-- Opening Marker --

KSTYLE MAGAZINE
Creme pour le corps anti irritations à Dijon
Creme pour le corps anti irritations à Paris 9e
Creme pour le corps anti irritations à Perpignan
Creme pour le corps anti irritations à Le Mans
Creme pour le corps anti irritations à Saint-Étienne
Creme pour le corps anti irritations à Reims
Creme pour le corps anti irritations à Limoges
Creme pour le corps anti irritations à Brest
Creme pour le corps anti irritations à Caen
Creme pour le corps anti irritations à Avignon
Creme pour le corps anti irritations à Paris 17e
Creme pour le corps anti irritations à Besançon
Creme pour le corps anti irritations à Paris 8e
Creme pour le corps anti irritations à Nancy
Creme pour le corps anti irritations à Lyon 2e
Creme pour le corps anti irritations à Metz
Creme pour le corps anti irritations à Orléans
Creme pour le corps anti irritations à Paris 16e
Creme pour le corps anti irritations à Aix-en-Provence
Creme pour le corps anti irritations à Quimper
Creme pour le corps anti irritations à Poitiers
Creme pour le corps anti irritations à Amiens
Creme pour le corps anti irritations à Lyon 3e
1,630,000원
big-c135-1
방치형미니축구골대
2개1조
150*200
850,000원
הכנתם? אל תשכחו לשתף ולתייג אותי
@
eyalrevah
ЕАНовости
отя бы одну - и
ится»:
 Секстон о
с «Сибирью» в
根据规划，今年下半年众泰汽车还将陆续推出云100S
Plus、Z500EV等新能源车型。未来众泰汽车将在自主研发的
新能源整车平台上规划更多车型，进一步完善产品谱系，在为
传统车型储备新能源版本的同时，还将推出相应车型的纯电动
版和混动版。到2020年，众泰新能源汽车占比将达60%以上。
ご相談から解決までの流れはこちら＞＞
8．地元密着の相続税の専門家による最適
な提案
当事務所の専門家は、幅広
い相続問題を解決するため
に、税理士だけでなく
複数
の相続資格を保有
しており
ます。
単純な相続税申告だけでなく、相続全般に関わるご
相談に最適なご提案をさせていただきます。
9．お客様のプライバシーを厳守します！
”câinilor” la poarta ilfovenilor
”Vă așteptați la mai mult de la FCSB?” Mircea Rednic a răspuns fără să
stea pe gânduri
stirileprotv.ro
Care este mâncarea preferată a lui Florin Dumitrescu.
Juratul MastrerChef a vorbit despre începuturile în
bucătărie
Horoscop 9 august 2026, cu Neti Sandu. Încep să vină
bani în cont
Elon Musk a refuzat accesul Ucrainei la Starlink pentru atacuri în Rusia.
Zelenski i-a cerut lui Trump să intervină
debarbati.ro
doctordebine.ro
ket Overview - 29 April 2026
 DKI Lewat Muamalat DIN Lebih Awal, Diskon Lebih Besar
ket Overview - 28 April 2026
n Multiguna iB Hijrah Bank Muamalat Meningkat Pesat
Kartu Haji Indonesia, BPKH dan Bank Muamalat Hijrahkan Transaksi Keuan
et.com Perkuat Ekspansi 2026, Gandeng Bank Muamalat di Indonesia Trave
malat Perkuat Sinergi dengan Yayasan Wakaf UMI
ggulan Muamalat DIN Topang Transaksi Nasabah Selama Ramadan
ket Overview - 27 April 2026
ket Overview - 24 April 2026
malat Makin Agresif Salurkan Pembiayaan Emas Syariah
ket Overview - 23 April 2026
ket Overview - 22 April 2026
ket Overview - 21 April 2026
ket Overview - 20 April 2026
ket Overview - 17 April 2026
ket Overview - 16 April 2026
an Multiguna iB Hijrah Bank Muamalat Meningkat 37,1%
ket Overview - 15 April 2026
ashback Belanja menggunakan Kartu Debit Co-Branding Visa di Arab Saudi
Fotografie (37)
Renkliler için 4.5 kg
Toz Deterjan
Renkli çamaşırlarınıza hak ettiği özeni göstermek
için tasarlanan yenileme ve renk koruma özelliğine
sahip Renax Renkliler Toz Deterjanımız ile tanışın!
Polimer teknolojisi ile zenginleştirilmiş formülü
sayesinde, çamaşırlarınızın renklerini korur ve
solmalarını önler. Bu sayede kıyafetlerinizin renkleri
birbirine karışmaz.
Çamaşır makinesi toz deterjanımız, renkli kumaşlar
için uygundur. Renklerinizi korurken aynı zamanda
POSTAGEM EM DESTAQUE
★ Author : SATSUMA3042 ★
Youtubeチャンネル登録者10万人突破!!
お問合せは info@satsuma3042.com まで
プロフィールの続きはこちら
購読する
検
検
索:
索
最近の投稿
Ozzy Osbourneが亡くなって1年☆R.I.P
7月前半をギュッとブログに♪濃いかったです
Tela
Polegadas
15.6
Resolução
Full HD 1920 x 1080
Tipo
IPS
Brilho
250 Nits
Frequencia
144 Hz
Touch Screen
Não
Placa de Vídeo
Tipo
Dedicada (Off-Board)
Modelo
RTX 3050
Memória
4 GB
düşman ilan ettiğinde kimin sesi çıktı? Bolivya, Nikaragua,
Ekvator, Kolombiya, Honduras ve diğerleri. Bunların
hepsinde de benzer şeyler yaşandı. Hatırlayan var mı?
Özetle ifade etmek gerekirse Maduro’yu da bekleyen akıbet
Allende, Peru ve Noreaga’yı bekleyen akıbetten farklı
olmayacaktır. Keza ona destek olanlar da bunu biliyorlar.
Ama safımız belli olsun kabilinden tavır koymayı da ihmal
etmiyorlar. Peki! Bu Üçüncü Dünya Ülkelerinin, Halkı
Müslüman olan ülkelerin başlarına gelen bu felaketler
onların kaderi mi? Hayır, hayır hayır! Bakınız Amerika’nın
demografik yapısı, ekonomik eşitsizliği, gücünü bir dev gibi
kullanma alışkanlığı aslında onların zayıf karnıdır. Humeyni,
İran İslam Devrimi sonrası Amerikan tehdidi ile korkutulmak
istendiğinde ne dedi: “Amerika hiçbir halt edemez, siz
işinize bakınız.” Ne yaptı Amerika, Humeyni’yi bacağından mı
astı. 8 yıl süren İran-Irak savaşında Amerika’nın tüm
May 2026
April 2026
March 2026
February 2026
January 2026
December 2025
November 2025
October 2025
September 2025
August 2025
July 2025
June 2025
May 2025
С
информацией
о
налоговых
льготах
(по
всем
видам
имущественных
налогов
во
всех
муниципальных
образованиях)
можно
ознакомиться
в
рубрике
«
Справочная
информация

-- Closing Marker --

What you return should match the data character for character.

Answer to this problem
KSTYLE MAGAZINE
Creme pour le corps anti irritations à Dijon
Creme pour le corps anti irritations à Paris 9e
Creme pour le corps anti irritations à Perpignan
Creme pour le corps anti irritations à Le Mans
Creme pour le corps anti irritations à Saint-Étienne
Creme pour le corps anti irritations à Reims
Creme pour le corps anti irritations à Limoges
Creme pour le corps anti irritations à Brest
Creme pour le corps anti irritations à Caen
Creme pour le corps anti irritations à Avignon
Creme pour le corps anti irritations à Paris 17e
Creme pour le corps anti irritations à Besançon
Creme pour le corps anti irritations à Paris 8e
Creme pour le corps anti irritations à Nancy
Creme pour le corps anti irritations à Lyon 2e
Creme pour le corps anti irritations à Metz
Creme pour le corps anti irritations à Orléans
Creme pour le corps anti irritations à Paris 16e
Creme pour le corps anti irritations à Aix-en-Provence
Creme pour le corps anti irritations à Quimper
Creme pour le corps anti irritations à Poitiers
Creme pour le corps anti irritations à Amiens
Creme pour le corps anti irritations à Lyon 3e
1,630,000원
big-c135-1
방치형미니축구골대
2개1조
150*200
850,000원
הכנתם? אל תשכחו לשתף ולתייג אותי
@
eyalrevah
ЕАНовости
отя бы одну - и
ится»:
 Секстон о
с «Сибирью» в
根据规划，今年下半年众泰汽车还将陆续推出云100S
Plus、Z500EV等新能源车型。未来众泰汽车将在自主研发的
新能源整车平台上规划更多车型，进一步完善产品谱系，在为
传统车型储备新能源版本的同时，还将推出相应车型的纯电动
版和混动版。到2020年，众泰新能源汽车占比将达60%以上。
ご相談から解決までの流れはこちら＞＞
8．地元密着の相続税の専門家による最適
な提案
当事務所の専門家は、幅広
い相続問題を解決するため
に、税理士だけでなく
複数
の相続資格を保有
しており
ます。
単純な相続税申告だけでなく、相続全般に関わるご
相談に最適なご提案をさせていただきます。
9．お客様のプライバシーを厳守します！
”câinilor” la poarta ilfovenilor
”Vă așteptați la mai mult de la FCSB?” Mircea Rednic a răspuns fără să
stea pe gânduri
stirileprotv.ro
Care este mâncarea preferată a lui Florin Dumitrescu.
Juratul MastrerChef a vorbit despre începuturile în
bucătărie
Horoscop 9 august 2026, cu Neti Sandu. Încep să vină
bani în cont
Elon Musk a refuzat accesul Ucrainei la Starlink pentru atacuri în Rusia.
Zelenski i-a cerut lui Trump să intervină
debarbati.ro
doctordebine.ro
ket Overview - 29 April 2026
 DKI Lewat Muamalat DIN Lebih Awal, Diskon Lebih Besar
ket Overview - 28 April 2026
n Multiguna iB Hijrah Bank Muamalat Meningkat Pesat
Kartu Haji Indonesia, BPKH dan Bank Muamalat Hijrahkan Transaksi Keuan
et.com Perkuat Ekspansi 2026, Gandeng Bank Muamalat di Indonesia Trave
malat Perkuat Sinergi dengan Yayasan Wakaf UMI
ggulan Muamalat DIN Topang Transaksi Nasabah Selama Ramadan
ket Overview - 27 April 2026
ket Overview - 24 April 2026
malat Makin Agresif Salurkan Pembiayaan Emas Syariah
ket Overview - 23 April 2026
ket Overview - 22 April 2026
ket Overview - 21 April 2026
ket Overview - 20 April 2026
ket Overview - 17 April 2026
ket Overview - 16 April 2026
an Multiguna iB Hijrah Bank Muamalat Meningkat 37,1%
ket Overview - 15 April 2026
ashback Belanja menggunakan Kartu Debit Co-Branding Visa di Arab Saudi
Fotografie (37)
Renkliler için 4.5 kg
Toz Deterjan
Renkli çamaşırlarınıza hak ettiği özeni göstermek
için tasarlanan yenileme ve renk koruma özelliğine
sahip Renax Renkliler Toz Deterjanımız ile tanışın!
Polimer teknolojisi ile zenginleştirilmiş formülü
sayesinde, çamaşırlarınızın renklerini korur ve
solmalarını önler. Bu sayede kıyafetlerinizin renkleri
birbirine karışmaz.
Çamaşır makinesi toz deterjanımız, renkli kumaşlar
için uygundur. Renklerinizi korurken aynı zamanda
POSTAGEM EM DESTAQUE
★ Author : SATSUMA3042 ★
Youtubeチャンネル登録者10万人突破!!
お問合せは info@satsuma3042.com まで
プロフィールの続きはこちら
購読する
検
検
索:
索
最近の投稿
Ozzy Osbourneが亡くなって1年☆R.I.P
7月前半をギュッとブログに♪濃いかったです
Tela
Polegadas
15.6
Resolução
Full HD 1920 x 1080
Tipo
IPS
Brilho
250 Nits
Frequencia
144 Hz
Touch Screen
Não
Placa de Vídeo
Tipo
Dedicada (Off-Board)
Modelo
RTX 3050
Memória
4 GB
düşman ilan ettiğinde kimin sesi çıktı? Bolivya, Nikaragua,
Ekvator, Kolombiya, Honduras ve diğerleri. Bunların
hepsinde de benzer şeyler yaşandı. Hatırlayan var mı?
Özetle ifade etmek gerekirse Maduro’yu da bekleyen akıbet
Allende, Peru ve Noreaga’yı bekleyen akıbetten farklı
olmayacaktır. Keza ona destek olanlar da bunu biliyorlar.
Ama safımız belli olsun kabilinden tavır koymayı da ihmal
etmiyorlar. Peki! Bu Üçüncü Dünya Ülkelerinin, Halkı
Müslüman olan ülkelerin başlarına gelen bu felaketler
onların kaderi mi? Hayır, hayır hayır! Bakınız Amerika’nın
demografik yapısı, ekonomik eşitsizliği, gücünü bir dev gibi
kullanma alışkanlığı aslında onların zayıf karnıdır. Humeyni,
İran İslam Devrimi sonrası Amerikan tehdidi ile korkutulmak
istendiğinde ne dedi: “Amerika hiçbir halt edemez, siz
işinize bakınız.” Ne yaptı Amerika, Humeyni’yi bacağından mı
astı. 8 yıl süren İran-Irak savaşında Amerika’nın tüm
May 2026
April 2026
March 2026
February 2026
January 2026
December 2025
November 2025
October 2025
September 2025
August 2025
July 2025
June 2025
May 2025
С
информацией
о
налоговых
льготах
(по
всем
видам
имущественных
налогов
во
всех
муниципальных
образованиях)
можно
ознакомиться
в
рубрике
«
Справочная
информация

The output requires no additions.